Galapagos Dry Season
From June to December the southern trade winds bring the colder Humboldt Current north to the Galapagos. This means that the water is cooler, and a layer of high atmosphere mist pervades the island skies.
In effect, the highlands of the larger islands are kept green and lush while the sea level islands and shorelines have little precipitation. Thus, June to December is generally called the "dry season" which is known for its blue skies and mid-day showers.
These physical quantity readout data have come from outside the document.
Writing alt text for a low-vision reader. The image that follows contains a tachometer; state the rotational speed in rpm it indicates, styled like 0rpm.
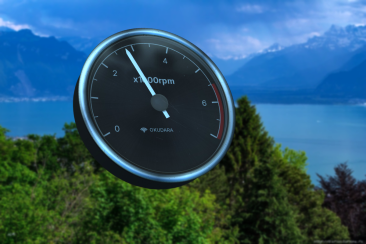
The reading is 2750rpm
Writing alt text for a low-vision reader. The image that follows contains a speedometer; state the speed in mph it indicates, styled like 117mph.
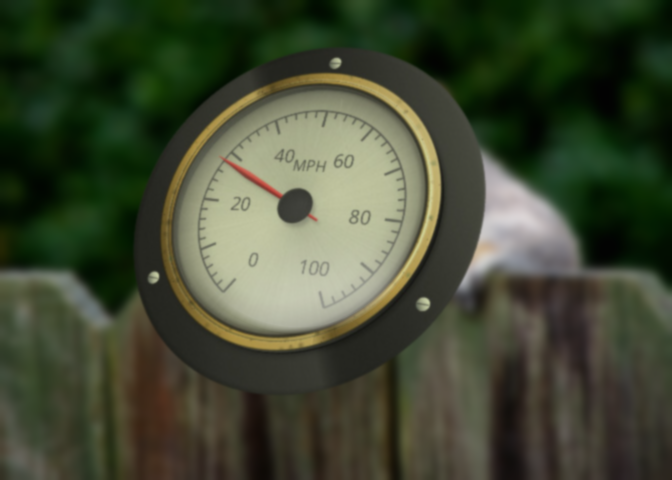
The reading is 28mph
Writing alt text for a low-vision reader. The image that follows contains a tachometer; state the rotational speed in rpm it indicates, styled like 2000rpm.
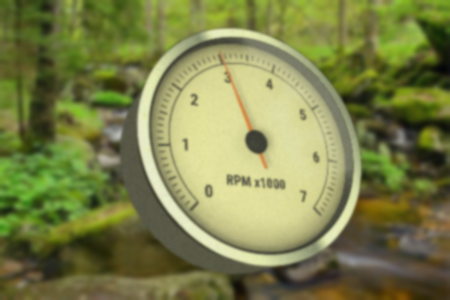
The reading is 3000rpm
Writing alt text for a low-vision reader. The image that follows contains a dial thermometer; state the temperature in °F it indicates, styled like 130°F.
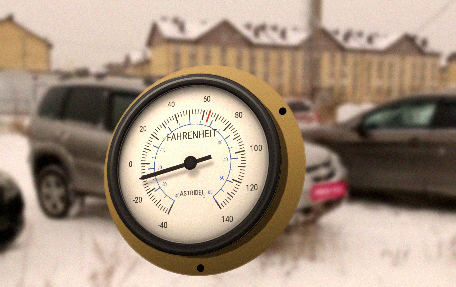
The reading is -10°F
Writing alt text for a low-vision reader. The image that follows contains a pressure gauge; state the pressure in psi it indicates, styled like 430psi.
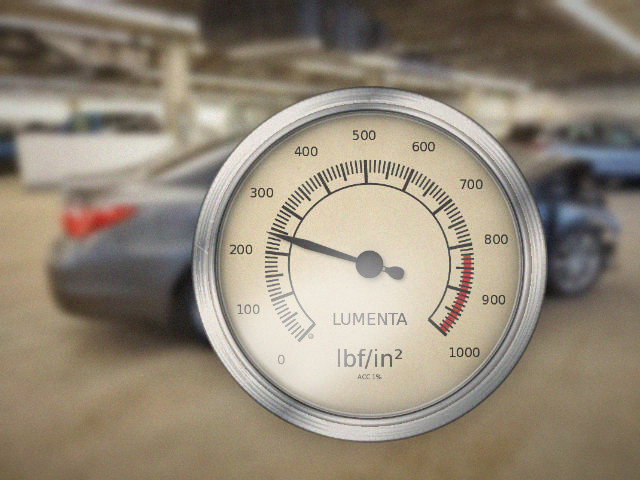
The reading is 240psi
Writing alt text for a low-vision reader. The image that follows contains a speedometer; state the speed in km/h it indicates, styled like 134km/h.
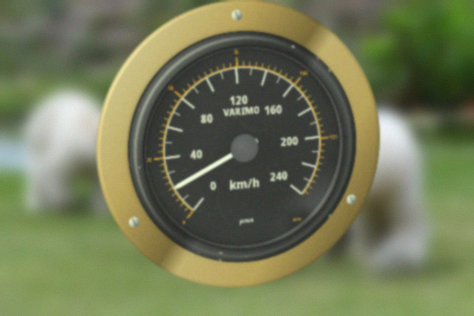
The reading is 20km/h
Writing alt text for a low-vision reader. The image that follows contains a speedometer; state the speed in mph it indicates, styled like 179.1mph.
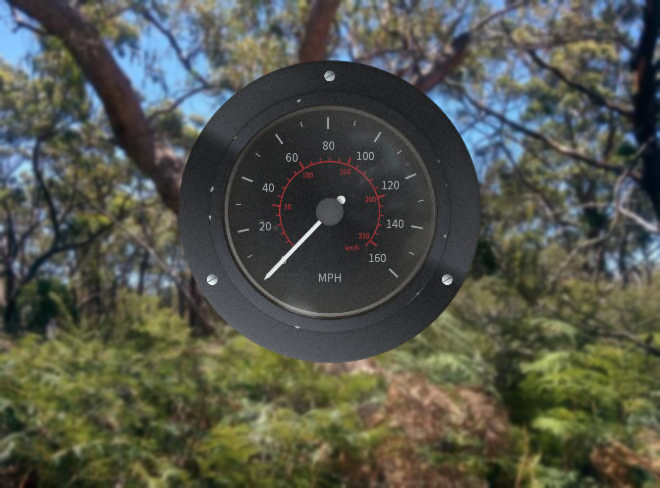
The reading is 0mph
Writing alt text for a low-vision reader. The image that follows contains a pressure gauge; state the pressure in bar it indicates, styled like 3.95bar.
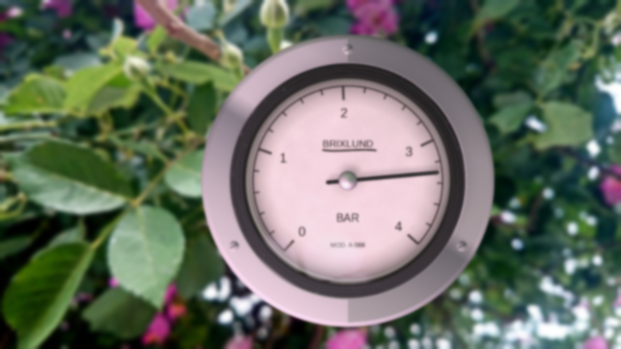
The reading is 3.3bar
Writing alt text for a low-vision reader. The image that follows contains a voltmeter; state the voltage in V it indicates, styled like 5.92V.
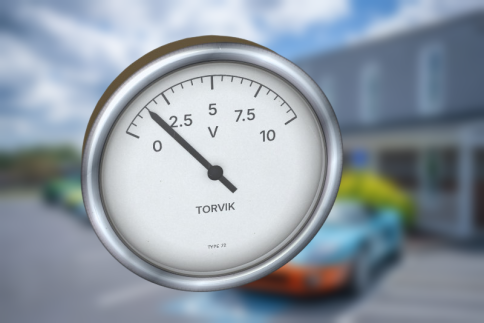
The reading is 1.5V
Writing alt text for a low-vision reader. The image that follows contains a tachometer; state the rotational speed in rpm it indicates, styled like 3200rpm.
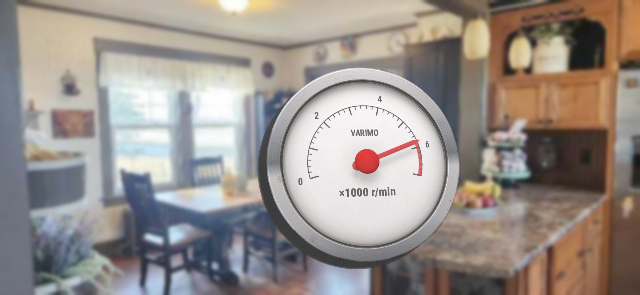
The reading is 5800rpm
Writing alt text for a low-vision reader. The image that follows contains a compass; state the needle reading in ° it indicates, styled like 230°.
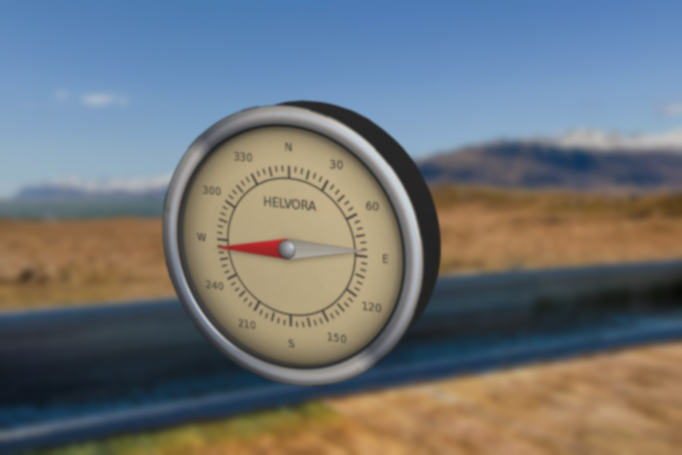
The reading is 265°
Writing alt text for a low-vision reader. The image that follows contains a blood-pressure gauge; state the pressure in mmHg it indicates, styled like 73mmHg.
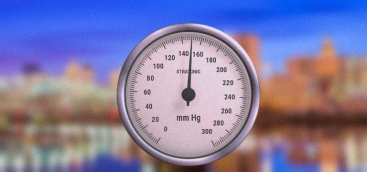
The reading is 150mmHg
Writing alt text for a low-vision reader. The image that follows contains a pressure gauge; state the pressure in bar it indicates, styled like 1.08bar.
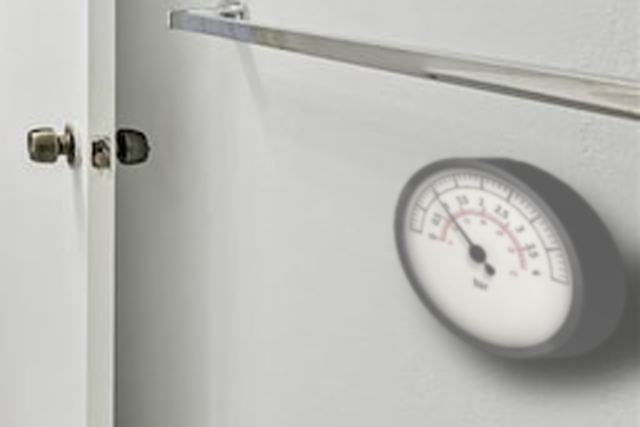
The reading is 1bar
During this season the tourists may observe a large number of species around the islands and in the sea such as giant tortoises, humpback whales, blue-footed boobies, cormorants, oyster catchers, lava lizards, Galapagos hawks, masked boobies, swallow-tailed gulls, sea lions, lava herons, brown noddies, and penguins. Due to the water temperature, it is the perfect time for diving.
Galapagos Warm Season
The time period between December and May is considered the "warm season." During this warmer season, the Galapagos' climate is more tropical with daily rain and cloudier skies. Also, the ocean temperature is warmer for swimming and snorkeling
During this season the tourists may observe a large number of species around the islands such as marine iguanas, sea turtle, land iguanas, flamingos, white-cheeked pintails, masked boobies, marine iguanas, albatross, and blue-footed boobies. Since the water's warmer, snorkeling is highly recommended during these months.
Galapagos Weather for Divers
The Humboldt Current's influence brings cold waters especially during the misty, rainy season (cool weather) from July to December. "El Niño" current may bring warm waters to the Galapagos and will make the surface warmer and rainfall increase (January to June).